DATA LISTING:
::::::::
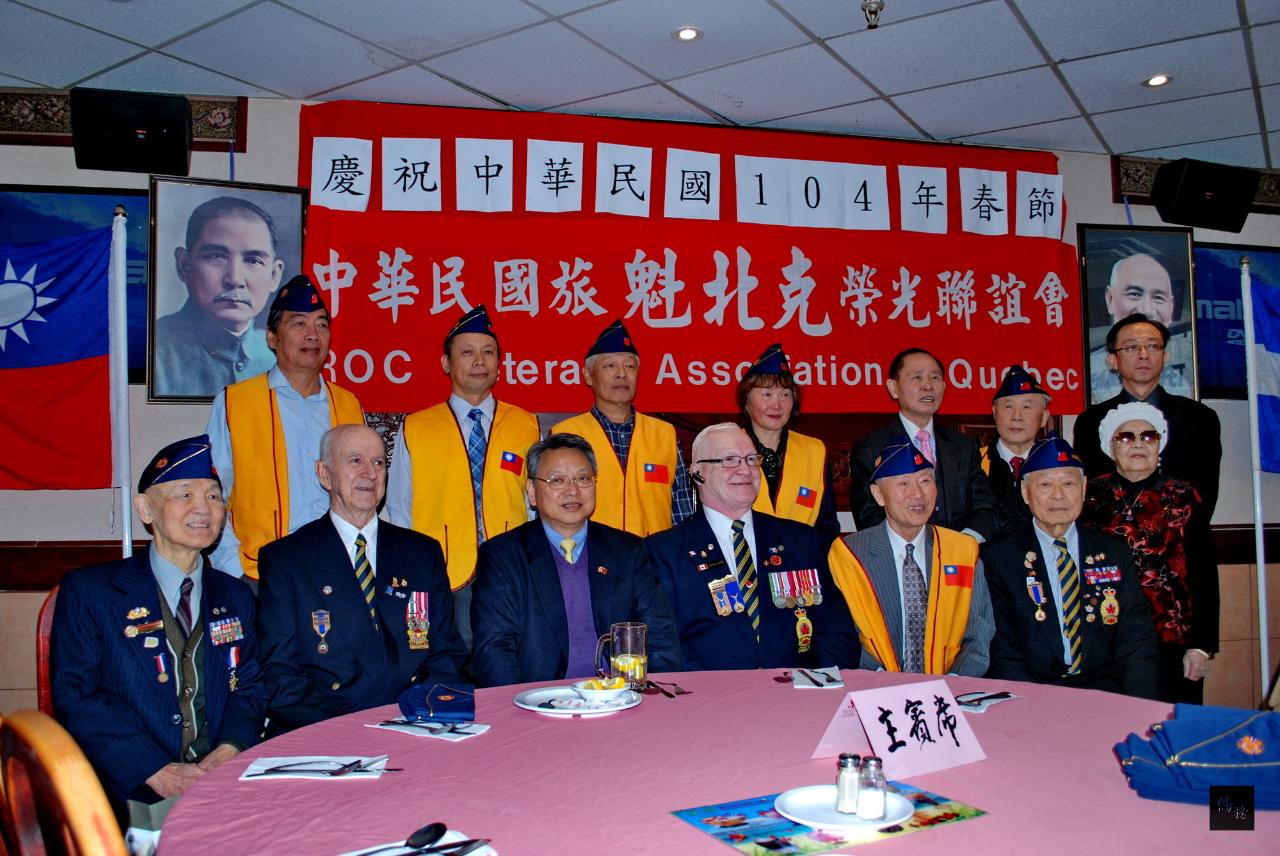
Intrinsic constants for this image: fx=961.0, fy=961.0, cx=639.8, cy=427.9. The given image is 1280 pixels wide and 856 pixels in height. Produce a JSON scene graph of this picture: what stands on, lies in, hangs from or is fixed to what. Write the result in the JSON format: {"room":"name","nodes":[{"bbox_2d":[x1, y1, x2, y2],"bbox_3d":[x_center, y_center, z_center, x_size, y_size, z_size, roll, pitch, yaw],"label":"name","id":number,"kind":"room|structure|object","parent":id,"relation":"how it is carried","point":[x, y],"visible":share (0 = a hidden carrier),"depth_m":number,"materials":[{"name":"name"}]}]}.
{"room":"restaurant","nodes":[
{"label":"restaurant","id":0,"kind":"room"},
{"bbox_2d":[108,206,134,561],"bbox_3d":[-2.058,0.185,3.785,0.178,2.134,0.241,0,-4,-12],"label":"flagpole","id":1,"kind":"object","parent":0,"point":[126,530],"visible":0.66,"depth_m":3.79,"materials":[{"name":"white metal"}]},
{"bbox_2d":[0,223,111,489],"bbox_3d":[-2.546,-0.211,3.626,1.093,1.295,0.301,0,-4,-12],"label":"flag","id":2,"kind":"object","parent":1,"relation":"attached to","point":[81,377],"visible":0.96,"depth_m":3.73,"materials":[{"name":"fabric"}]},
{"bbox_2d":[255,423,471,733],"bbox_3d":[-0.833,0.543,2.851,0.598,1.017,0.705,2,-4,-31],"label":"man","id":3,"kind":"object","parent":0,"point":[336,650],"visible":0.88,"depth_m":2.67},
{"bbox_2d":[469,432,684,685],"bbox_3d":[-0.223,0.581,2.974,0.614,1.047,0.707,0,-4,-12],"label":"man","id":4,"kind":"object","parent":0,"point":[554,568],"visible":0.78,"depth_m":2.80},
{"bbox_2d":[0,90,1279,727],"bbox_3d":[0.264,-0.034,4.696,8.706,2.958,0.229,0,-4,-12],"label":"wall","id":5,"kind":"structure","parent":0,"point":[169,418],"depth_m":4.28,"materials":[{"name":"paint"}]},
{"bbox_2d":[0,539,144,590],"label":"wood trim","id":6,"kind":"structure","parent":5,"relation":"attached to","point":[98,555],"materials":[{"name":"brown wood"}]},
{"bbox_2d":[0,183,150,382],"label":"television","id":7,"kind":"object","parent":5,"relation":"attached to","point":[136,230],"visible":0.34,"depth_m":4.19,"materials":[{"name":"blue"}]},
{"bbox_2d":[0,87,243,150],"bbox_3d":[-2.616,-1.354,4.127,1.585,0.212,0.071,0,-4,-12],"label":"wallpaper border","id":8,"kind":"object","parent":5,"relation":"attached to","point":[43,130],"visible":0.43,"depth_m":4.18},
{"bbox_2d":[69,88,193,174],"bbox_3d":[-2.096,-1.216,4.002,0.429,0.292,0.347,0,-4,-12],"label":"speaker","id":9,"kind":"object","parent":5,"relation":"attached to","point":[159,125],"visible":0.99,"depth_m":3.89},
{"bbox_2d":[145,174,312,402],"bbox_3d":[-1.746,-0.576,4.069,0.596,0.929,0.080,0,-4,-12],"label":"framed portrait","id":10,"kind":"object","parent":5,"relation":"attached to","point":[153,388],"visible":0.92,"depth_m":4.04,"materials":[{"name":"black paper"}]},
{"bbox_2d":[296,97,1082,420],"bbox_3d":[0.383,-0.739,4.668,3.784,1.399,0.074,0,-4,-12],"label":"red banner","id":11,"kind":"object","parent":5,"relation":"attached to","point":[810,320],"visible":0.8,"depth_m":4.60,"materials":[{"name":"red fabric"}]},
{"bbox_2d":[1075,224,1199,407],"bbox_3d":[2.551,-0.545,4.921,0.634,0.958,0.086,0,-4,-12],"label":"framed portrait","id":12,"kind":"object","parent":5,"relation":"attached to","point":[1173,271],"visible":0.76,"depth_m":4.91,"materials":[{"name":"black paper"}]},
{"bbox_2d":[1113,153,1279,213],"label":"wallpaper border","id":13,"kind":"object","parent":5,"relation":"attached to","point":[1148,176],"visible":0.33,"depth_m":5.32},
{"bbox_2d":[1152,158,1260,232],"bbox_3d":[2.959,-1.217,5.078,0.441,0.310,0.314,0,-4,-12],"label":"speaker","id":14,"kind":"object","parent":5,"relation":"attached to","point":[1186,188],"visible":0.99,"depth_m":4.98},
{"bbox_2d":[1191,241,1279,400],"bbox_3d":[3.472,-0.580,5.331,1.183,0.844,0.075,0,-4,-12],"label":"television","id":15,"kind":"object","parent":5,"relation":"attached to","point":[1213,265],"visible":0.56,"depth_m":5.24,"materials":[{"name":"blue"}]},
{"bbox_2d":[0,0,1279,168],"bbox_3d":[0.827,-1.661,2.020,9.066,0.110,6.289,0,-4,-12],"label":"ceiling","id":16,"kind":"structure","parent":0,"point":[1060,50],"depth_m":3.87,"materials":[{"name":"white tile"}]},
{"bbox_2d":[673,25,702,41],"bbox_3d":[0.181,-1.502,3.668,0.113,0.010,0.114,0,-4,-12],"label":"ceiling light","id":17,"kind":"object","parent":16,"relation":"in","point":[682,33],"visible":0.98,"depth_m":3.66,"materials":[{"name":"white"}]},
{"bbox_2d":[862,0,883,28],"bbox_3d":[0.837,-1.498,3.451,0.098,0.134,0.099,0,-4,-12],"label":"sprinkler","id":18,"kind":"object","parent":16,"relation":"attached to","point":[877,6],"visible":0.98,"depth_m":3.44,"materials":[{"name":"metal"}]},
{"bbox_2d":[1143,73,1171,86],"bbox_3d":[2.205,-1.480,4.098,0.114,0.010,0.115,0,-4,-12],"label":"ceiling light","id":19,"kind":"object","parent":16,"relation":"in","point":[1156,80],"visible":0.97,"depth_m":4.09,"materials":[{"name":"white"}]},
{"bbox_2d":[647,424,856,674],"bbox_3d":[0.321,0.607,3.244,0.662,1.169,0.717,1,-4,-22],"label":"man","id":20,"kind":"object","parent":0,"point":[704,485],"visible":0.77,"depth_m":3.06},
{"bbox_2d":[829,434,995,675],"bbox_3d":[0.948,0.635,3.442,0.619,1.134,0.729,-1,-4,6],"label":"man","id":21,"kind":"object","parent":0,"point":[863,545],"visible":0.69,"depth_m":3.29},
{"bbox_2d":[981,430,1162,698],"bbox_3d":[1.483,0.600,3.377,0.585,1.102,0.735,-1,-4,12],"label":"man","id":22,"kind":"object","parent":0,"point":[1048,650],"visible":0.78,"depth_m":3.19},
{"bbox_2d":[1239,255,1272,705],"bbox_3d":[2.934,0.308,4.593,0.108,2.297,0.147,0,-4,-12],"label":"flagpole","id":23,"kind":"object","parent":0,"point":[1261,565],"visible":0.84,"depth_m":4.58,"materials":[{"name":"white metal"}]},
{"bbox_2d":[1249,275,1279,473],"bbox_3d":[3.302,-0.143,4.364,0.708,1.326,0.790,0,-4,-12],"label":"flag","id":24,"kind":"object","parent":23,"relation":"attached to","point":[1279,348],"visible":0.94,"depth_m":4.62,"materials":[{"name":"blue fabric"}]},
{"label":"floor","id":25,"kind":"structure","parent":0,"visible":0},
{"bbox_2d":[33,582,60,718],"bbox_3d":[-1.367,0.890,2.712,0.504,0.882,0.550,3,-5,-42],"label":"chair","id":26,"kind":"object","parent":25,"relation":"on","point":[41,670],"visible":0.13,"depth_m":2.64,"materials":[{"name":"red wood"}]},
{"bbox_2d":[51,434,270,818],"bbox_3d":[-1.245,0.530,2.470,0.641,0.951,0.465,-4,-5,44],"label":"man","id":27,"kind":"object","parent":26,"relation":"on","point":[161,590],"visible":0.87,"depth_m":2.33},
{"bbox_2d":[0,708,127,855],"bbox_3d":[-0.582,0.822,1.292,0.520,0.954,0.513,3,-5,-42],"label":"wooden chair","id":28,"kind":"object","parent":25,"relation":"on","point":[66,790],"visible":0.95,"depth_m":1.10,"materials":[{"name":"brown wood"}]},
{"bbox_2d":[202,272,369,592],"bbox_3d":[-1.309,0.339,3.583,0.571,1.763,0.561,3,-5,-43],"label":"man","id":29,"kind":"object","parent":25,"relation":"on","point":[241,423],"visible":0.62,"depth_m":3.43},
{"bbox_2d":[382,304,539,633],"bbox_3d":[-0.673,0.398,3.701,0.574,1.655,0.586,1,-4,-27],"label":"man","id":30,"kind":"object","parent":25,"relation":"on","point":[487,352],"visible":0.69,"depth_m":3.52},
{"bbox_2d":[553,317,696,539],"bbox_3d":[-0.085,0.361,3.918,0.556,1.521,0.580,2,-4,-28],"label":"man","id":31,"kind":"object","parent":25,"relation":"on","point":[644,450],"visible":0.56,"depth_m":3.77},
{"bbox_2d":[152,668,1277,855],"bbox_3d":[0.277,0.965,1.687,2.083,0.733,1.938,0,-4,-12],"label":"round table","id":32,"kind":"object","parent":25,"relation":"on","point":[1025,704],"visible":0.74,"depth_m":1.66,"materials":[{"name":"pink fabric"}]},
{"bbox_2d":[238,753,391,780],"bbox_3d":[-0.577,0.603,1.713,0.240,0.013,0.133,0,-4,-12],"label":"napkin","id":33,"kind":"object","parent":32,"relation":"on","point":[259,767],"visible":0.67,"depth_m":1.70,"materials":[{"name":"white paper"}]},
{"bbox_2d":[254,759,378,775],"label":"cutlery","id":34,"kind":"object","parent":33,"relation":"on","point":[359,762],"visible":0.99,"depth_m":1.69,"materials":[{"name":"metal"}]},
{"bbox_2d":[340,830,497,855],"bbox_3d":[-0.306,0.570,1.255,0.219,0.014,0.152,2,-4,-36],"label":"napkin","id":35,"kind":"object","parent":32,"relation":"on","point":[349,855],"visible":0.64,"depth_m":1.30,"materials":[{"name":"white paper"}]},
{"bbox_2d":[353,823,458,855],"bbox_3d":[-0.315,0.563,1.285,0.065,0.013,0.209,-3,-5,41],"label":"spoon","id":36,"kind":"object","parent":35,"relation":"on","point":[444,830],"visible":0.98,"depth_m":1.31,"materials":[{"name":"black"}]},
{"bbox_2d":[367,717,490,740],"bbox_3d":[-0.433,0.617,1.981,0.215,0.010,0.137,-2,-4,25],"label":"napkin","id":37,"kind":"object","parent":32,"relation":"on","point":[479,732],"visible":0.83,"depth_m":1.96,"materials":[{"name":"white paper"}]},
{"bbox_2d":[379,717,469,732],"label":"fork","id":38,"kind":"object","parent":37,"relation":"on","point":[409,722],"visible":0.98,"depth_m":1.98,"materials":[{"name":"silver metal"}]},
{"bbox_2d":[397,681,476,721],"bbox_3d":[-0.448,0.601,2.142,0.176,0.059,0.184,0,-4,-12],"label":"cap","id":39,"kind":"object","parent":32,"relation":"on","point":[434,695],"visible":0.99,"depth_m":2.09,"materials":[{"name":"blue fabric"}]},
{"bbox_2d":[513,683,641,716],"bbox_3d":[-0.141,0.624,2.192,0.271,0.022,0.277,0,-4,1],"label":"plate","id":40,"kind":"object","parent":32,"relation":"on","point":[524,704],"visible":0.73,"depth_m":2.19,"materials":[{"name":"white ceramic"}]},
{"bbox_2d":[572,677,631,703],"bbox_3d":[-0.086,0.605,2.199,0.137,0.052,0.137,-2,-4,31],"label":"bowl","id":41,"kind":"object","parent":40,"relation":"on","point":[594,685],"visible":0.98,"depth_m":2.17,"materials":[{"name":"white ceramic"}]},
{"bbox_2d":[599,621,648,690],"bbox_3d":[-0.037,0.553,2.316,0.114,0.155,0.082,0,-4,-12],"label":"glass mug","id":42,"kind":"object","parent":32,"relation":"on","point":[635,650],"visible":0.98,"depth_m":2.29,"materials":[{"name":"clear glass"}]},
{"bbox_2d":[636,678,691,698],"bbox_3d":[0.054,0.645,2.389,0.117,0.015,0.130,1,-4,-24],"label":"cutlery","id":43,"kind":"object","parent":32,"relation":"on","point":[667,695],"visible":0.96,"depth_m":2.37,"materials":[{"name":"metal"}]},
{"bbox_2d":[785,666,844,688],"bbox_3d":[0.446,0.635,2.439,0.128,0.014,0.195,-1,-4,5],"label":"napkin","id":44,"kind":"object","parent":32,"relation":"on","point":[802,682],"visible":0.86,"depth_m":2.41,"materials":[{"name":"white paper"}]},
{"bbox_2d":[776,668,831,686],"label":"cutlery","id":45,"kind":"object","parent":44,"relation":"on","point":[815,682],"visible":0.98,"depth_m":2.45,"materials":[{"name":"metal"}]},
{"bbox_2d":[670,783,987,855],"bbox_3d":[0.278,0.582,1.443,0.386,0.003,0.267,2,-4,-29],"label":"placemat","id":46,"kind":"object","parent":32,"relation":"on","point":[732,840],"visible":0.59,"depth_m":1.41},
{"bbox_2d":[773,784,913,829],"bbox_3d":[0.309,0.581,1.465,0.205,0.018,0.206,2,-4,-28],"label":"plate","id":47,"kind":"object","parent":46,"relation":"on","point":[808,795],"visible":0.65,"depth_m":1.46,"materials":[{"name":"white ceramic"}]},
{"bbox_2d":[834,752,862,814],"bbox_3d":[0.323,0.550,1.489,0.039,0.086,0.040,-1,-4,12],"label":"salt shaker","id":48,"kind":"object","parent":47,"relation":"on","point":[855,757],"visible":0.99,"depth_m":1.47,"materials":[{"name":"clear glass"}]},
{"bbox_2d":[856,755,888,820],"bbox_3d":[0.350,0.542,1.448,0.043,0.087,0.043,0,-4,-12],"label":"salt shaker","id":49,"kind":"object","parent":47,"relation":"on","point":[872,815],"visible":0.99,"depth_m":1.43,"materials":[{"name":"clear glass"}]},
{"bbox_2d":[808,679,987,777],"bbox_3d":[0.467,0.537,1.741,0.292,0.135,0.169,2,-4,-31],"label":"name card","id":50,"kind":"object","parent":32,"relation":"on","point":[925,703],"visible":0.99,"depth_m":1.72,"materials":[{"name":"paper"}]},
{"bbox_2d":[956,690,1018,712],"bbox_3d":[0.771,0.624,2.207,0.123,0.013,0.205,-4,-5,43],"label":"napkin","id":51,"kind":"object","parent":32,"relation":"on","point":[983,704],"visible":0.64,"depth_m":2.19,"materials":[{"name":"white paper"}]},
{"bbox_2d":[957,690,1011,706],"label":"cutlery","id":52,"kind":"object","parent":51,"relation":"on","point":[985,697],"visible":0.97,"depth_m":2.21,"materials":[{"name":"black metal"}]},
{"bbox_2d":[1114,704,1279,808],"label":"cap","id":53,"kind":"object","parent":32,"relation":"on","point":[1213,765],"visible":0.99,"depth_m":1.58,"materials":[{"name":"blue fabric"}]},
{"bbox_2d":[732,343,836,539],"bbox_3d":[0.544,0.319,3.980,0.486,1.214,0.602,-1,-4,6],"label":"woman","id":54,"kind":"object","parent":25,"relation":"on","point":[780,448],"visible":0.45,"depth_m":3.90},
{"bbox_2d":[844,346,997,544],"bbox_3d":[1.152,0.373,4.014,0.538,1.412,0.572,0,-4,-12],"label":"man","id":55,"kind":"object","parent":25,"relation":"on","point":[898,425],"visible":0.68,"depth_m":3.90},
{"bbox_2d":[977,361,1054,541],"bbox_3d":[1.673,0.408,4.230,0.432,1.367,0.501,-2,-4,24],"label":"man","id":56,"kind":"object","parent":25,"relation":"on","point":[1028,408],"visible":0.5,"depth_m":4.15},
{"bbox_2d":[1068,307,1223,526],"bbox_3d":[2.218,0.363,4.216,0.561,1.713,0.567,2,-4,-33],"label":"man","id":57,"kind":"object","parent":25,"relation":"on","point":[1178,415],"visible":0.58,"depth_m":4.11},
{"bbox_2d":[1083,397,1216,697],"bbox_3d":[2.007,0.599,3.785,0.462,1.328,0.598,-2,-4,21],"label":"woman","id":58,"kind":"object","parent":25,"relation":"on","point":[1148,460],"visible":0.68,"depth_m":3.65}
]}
::::::::
TASK ITEM:
Every line above that holds the word "restaurant" is to be found and copied.

ANSWER AREA:
{"room":"restaurant","nodes":[
{"label":"restaurant","id":0,"kind":"room"},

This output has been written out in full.